(17)
フィオとシェナ、ビクターとジェドは、其々に別れて幼少期に過ごした家庭に向かった。
濡れた服は干され、穏やかな風に揺れている。
砂と海水に塗れた体を洗っている間も、西での事や鮫の事が脳裏で繰り返し再生されていた。
「何か拾ってたよな」
ジェドが後始末を終え、火に手を当てながら小さくビクターに訊ねる。
ビクターはどっしりと椅子に凭れかかり、後ろに垂れ下がっていた。
酷く疲れたのだろう。
「こっちに座りなさい、2人とも」
この家は幼少期に世話になったカイルの家。
カイルの妻がテーブルに白湯を置くと、向かいに立って待っている。
ジェドは火から手を引っ込めた。
無言のビクターが背もたれから起き上がると、立って伸びをする。
その後、2人が並んで席に着いた。
何を言われるのだろうと構えながら、白湯を口にする。
向かいからじっと刺し込んでくるような視線を、コップでつい盾にしてしまった。
「落ち着いたら長老様のところへ行きなさい」
嫌だ。
「明日にすっかな」
「いい加減にしなさい」
ビクターは、冷静な声で叩かれる。
「自分達がした事を、よく考えなさい」
ジェドはテーブルに突っ伏し、ビクターは首筋を搔きながら小さく溜め息を吐いた。
彼女はそれ以上何かを言う事は無く、2人が落とした砂と海水の残りを黙々と掃除し始めた。

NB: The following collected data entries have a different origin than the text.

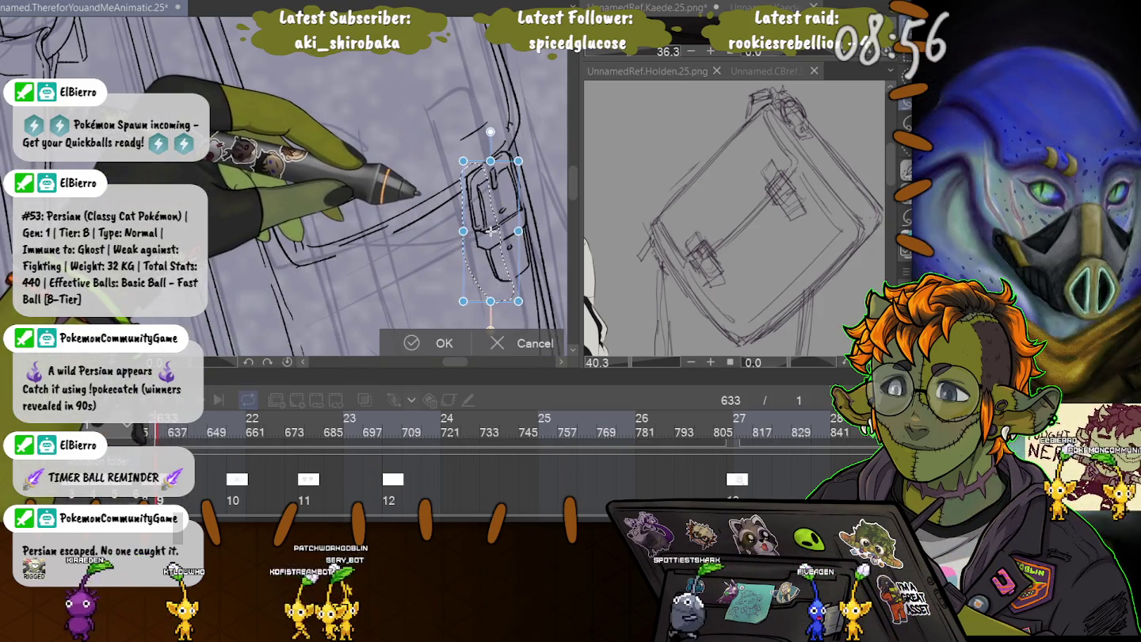
drag(487, 232, 491, 230)
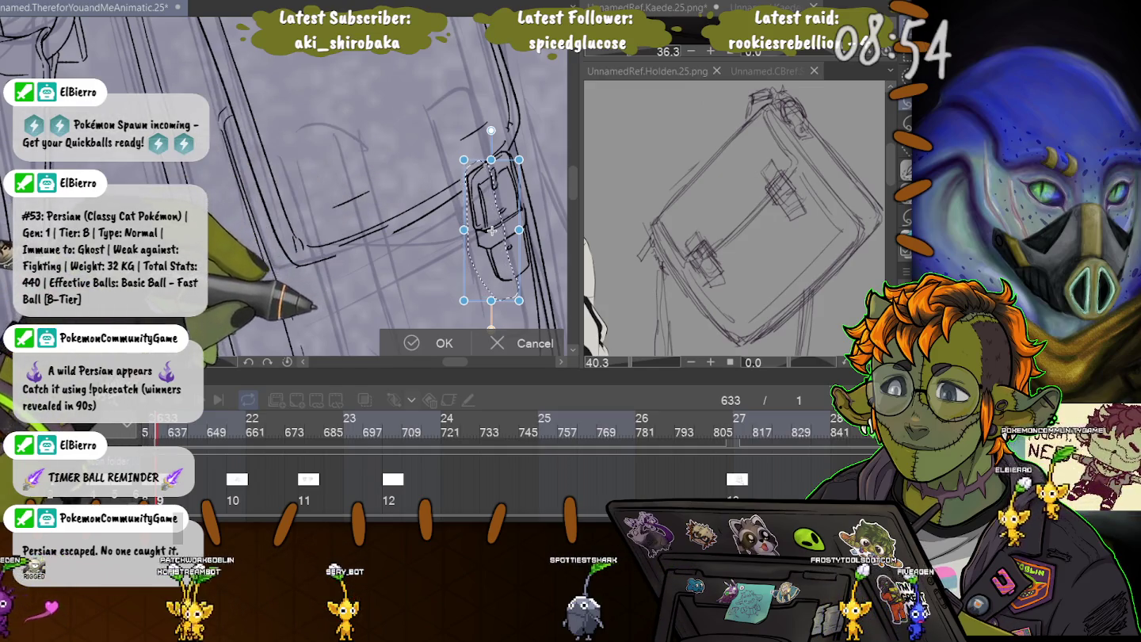
key(Return)
key(ctrl+d)
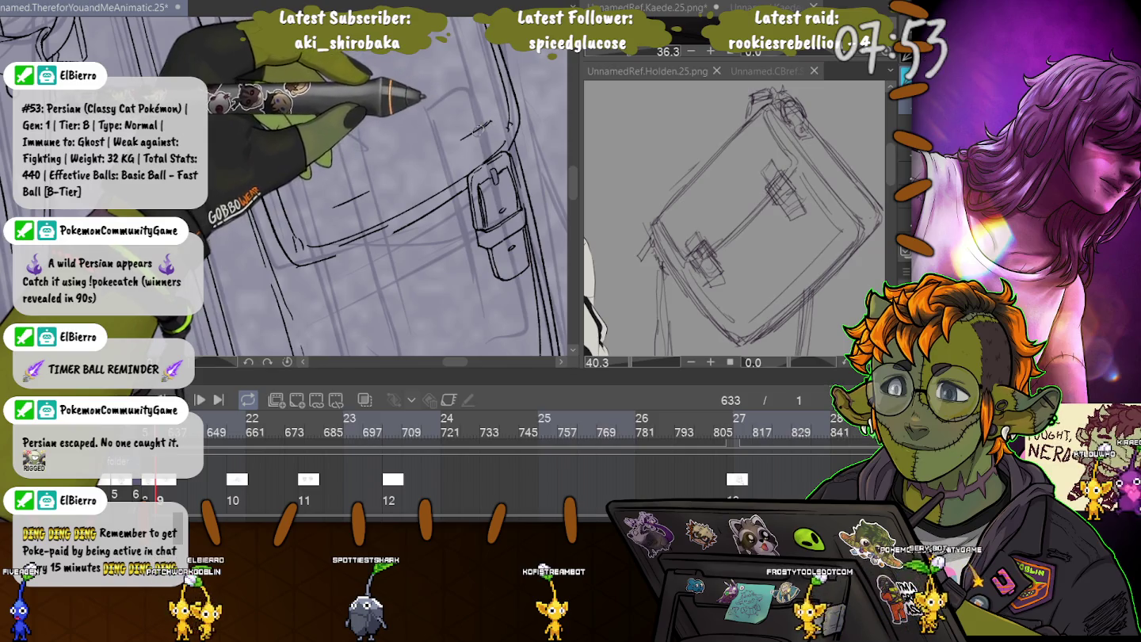
Ink a short flap line and a small rectangle in the buckle's top box, then show the strap-loop frame.
drag(491, 124, 457, 143)
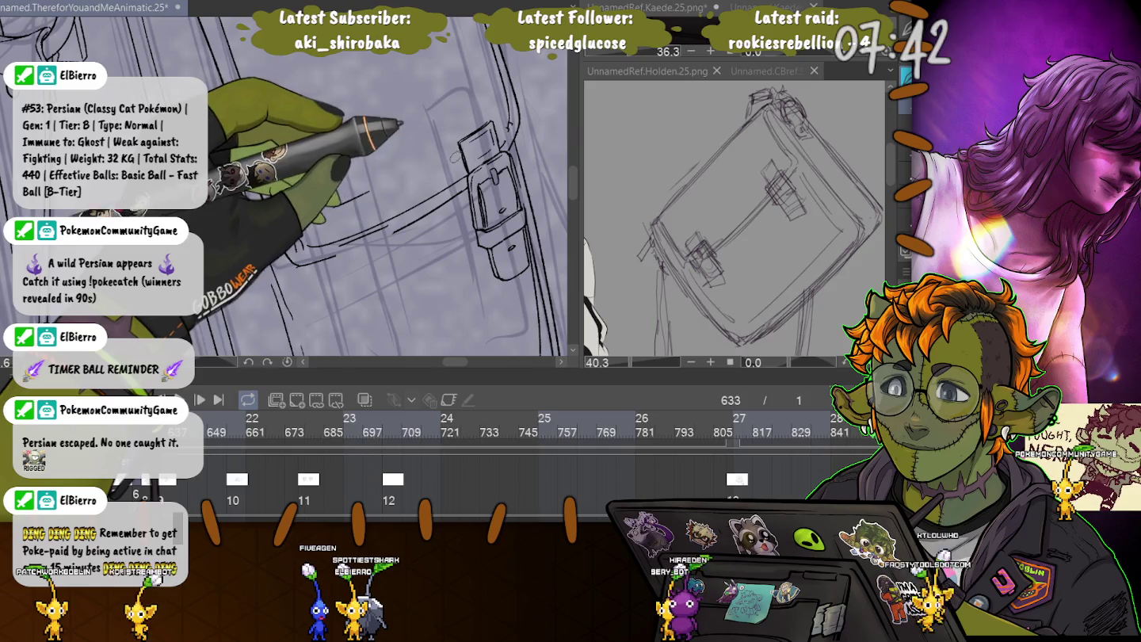
mouse_move(474, 135)
mouse_down()
mouse_move(491, 157)
mouse_move(475, 157)
mouse_up()
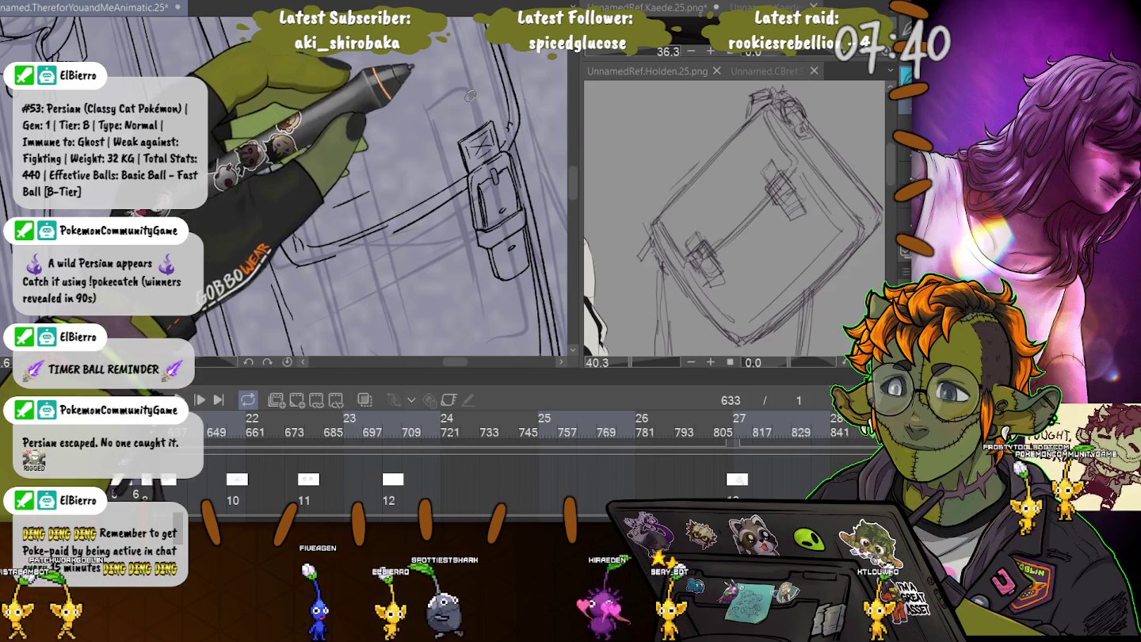
key(ctrl+z)
key(ctrl+z)
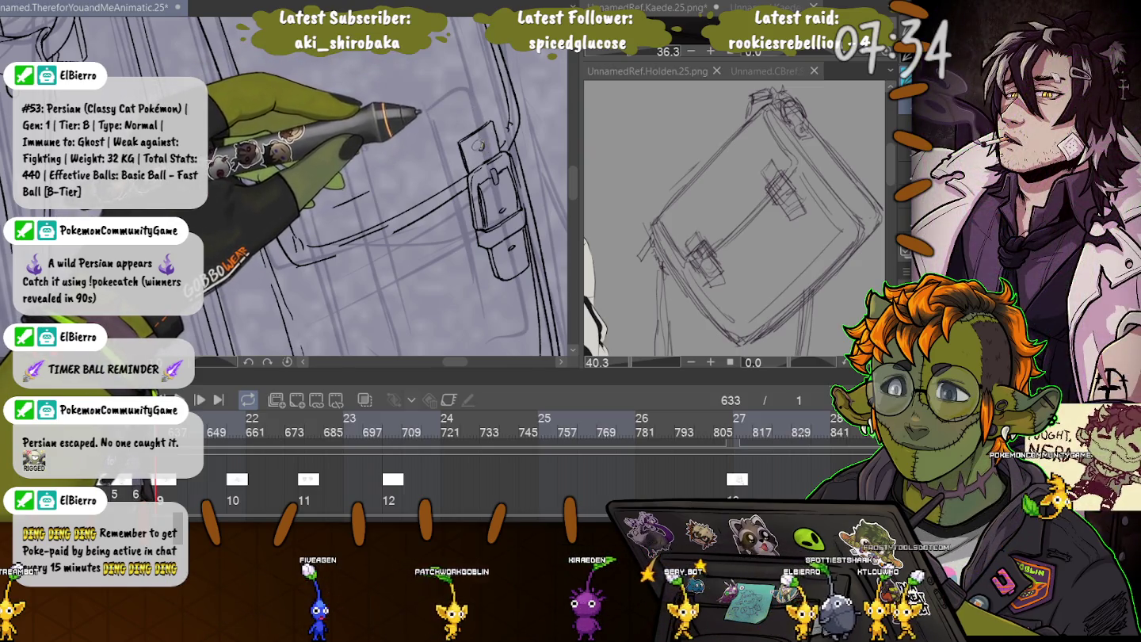
drag(480, 140, 482, 151)
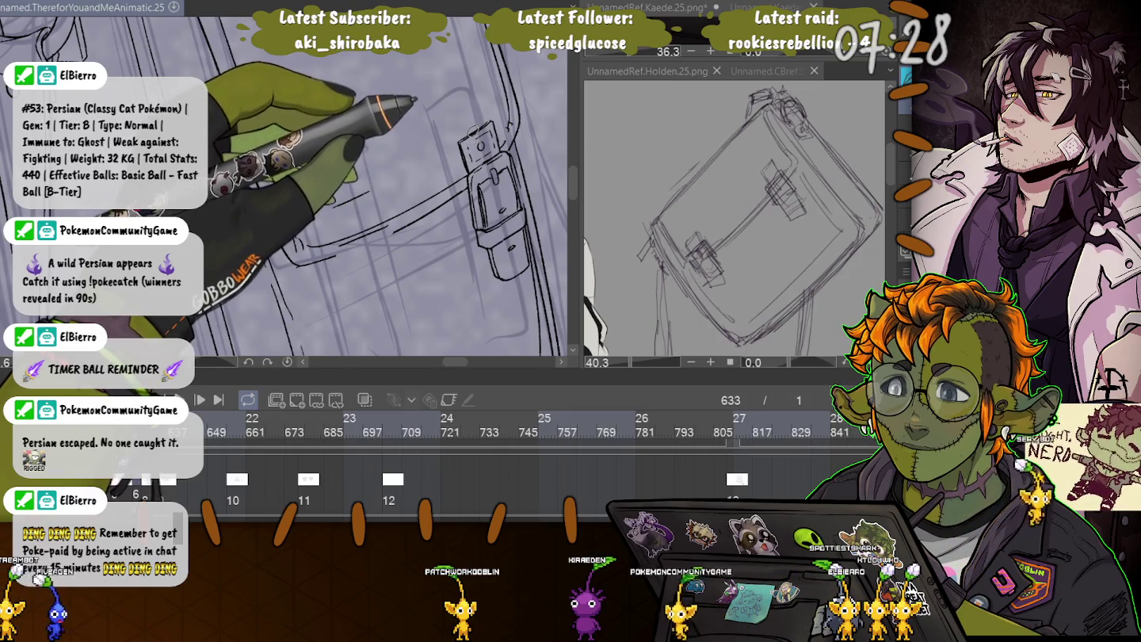
key(Right)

フィオとシェナもまた同じように、育ててもらった家族の元にいた。
今朝獲れた魚を使ったスープが、胃を心地よく温める。
「なんで さそってくれないんだよ。
おれも いきたかった」
その家の小さな少年が羨ましがるのを、母親が止めた。
「秘密基地なんて嘘だったわね、シェナ」
彼女は口を噤み、目を逸らす。
ここは、引き止められた親子の家だった。
「でも人を助けたわ!」
フィオが明るく主張するも、母親を務める彼女は表情を変えなかった。
「それで、良かったのかしら」
「良かっ……良かった……と、思う……ん?」
シェナと、もじもじ目配せしながら黙った。
「済んだら、長老様の所へ行きなさい。
ちゃんと話して、これからの事も考えるのね」
嫌だ。
「今日は疲れちゃったわ」
「行きなさい」
鋭い発言がシェナのそれに被さり、2人は縮み上がると、小さく返事をするしかなかった。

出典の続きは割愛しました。